- Work item:
Determine how many lines in the listing below contain the word "center", then state that number by itself.
START Supplied data
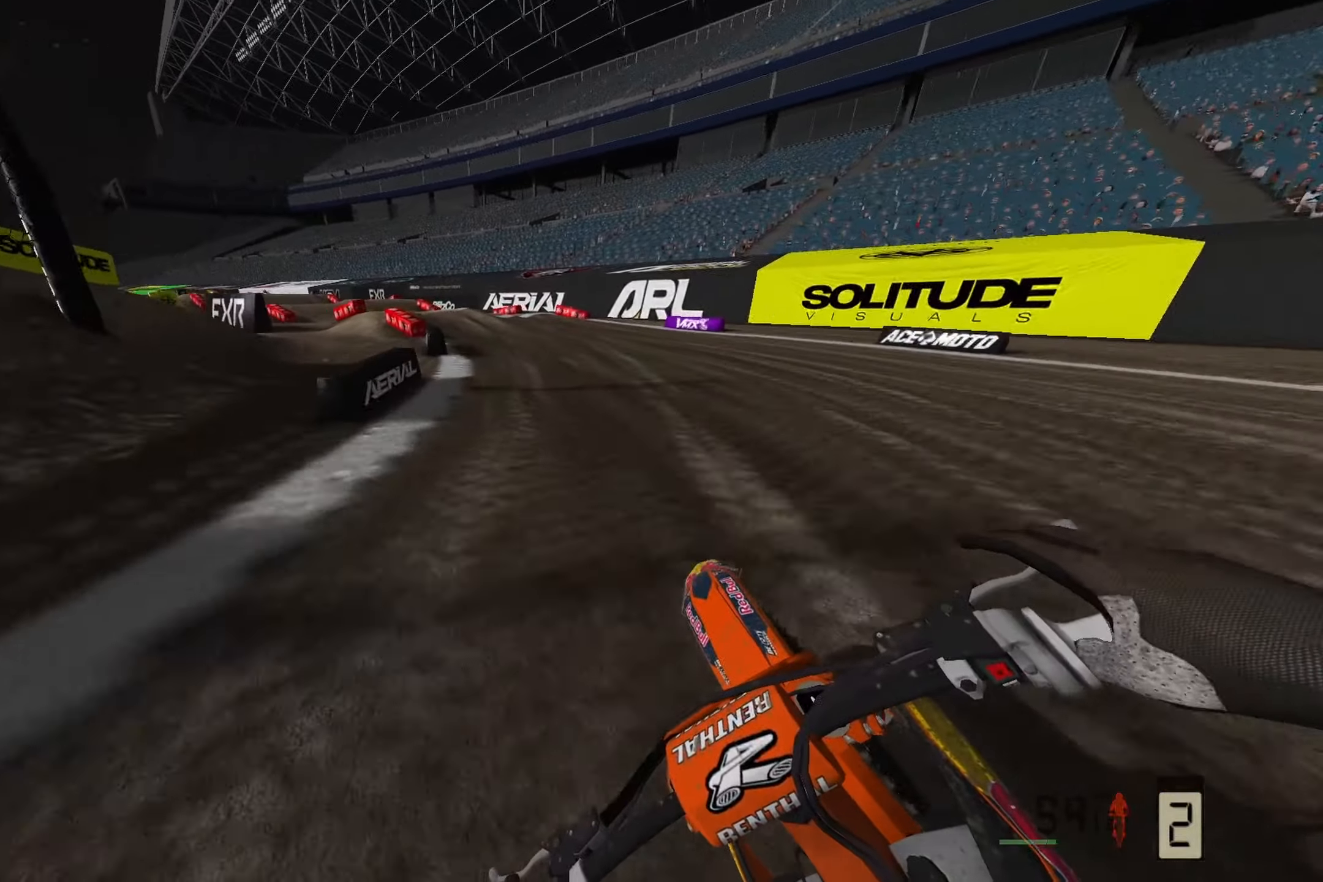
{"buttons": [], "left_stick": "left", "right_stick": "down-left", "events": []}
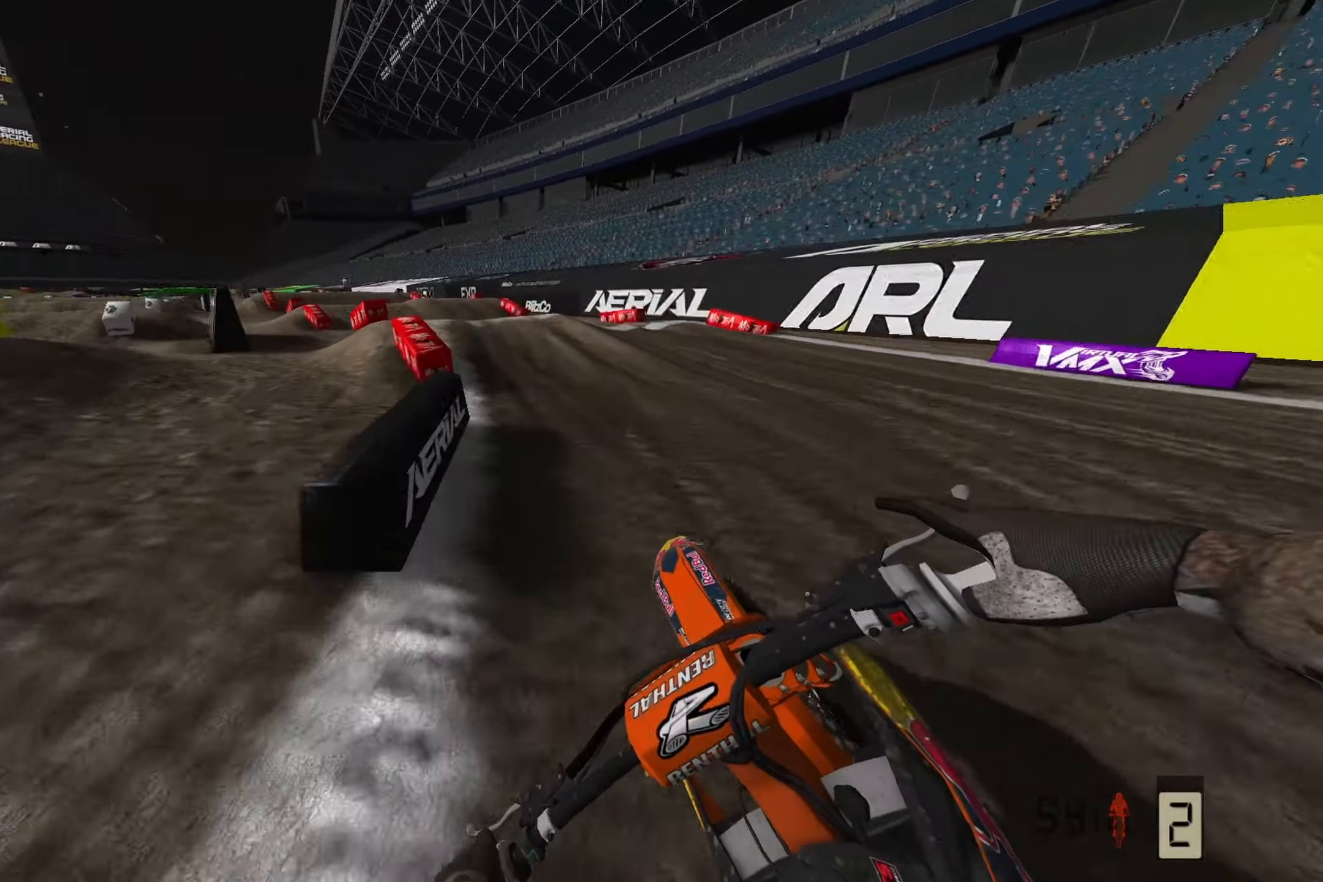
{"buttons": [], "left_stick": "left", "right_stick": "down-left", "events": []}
END Supplied data
START Supplied data
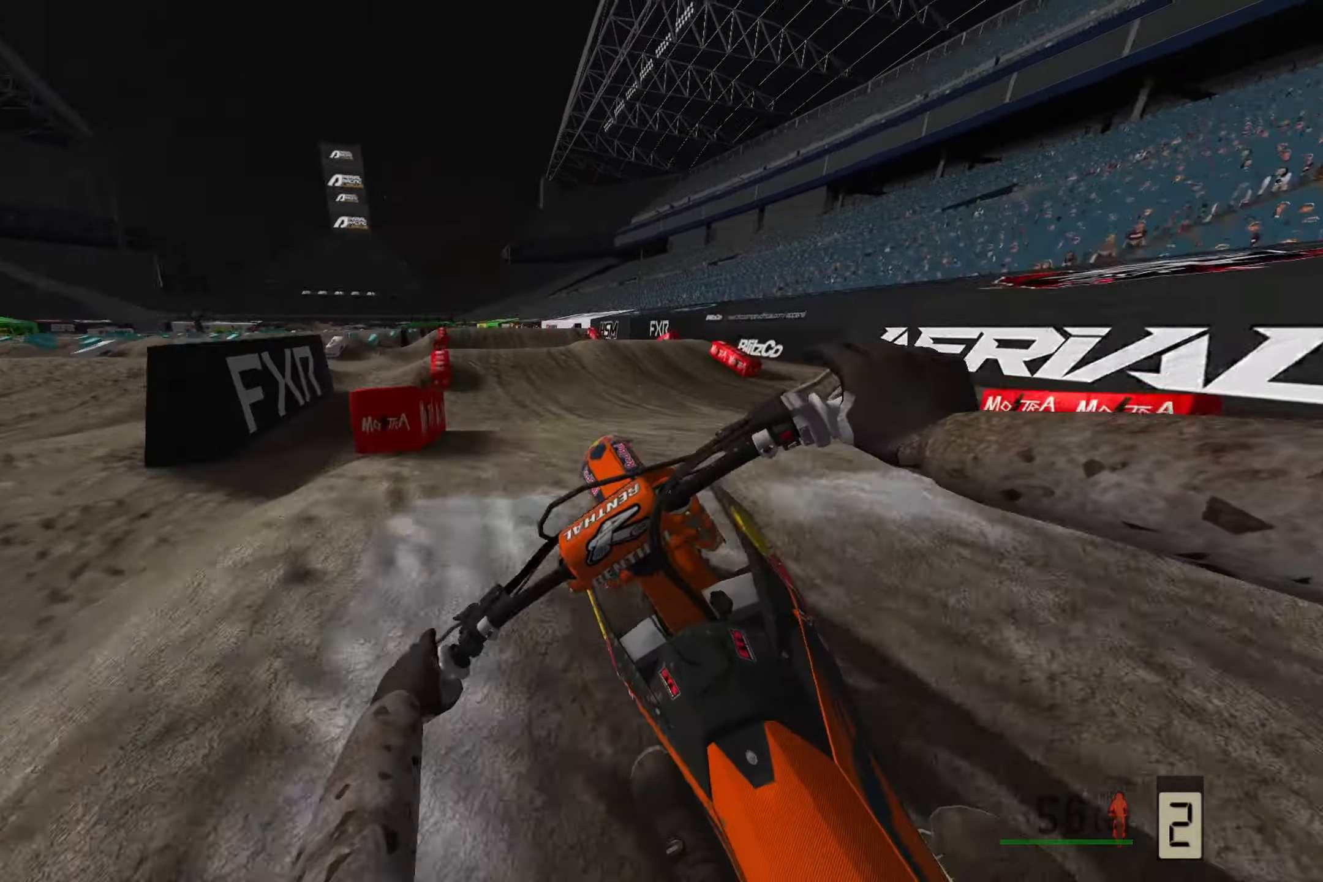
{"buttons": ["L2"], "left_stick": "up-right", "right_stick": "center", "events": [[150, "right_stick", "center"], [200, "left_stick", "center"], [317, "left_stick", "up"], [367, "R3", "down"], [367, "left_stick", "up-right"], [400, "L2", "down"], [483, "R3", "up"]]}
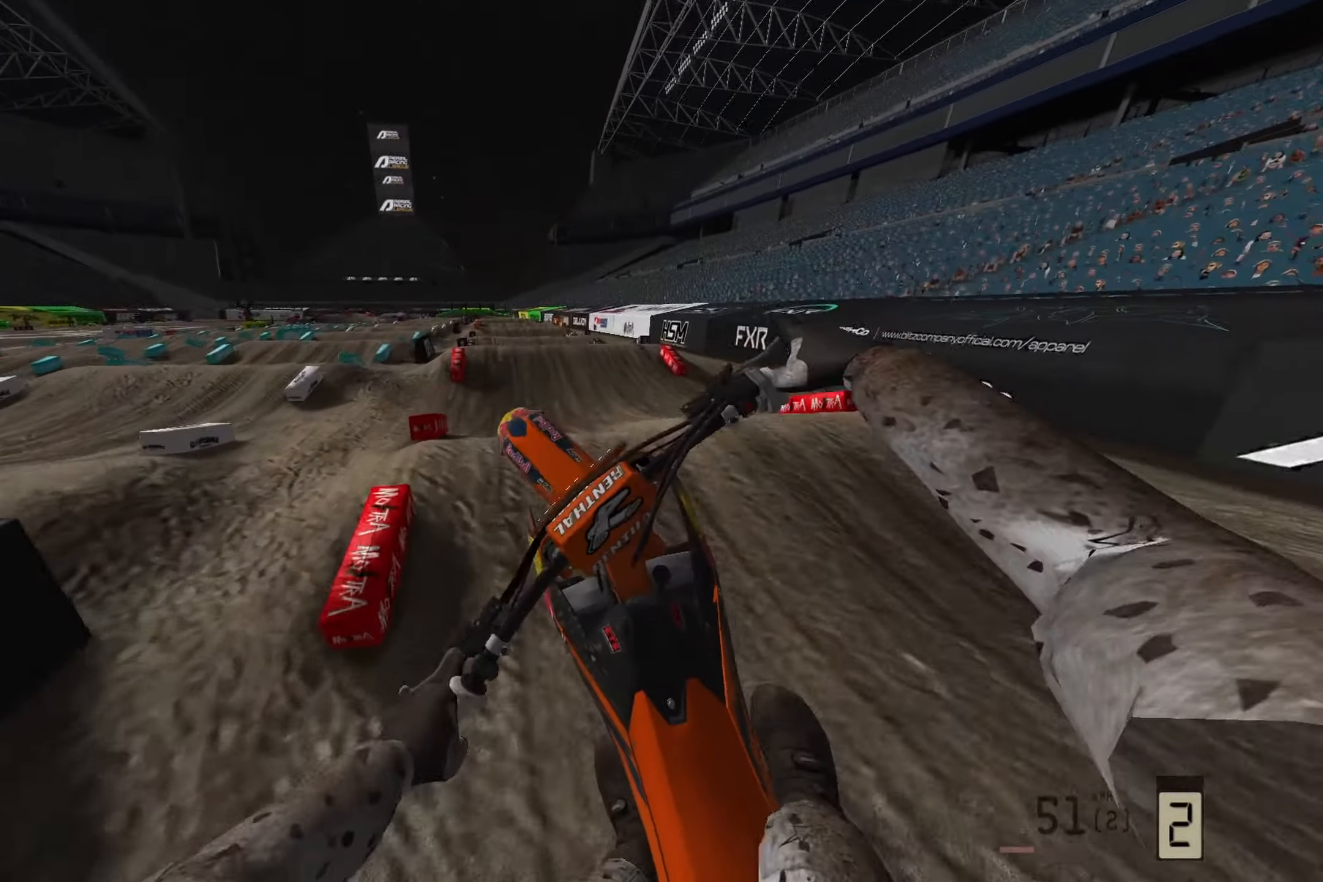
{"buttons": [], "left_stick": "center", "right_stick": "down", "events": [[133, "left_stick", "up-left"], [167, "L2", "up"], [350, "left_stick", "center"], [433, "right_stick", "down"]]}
END Supplied data
- Your response:
2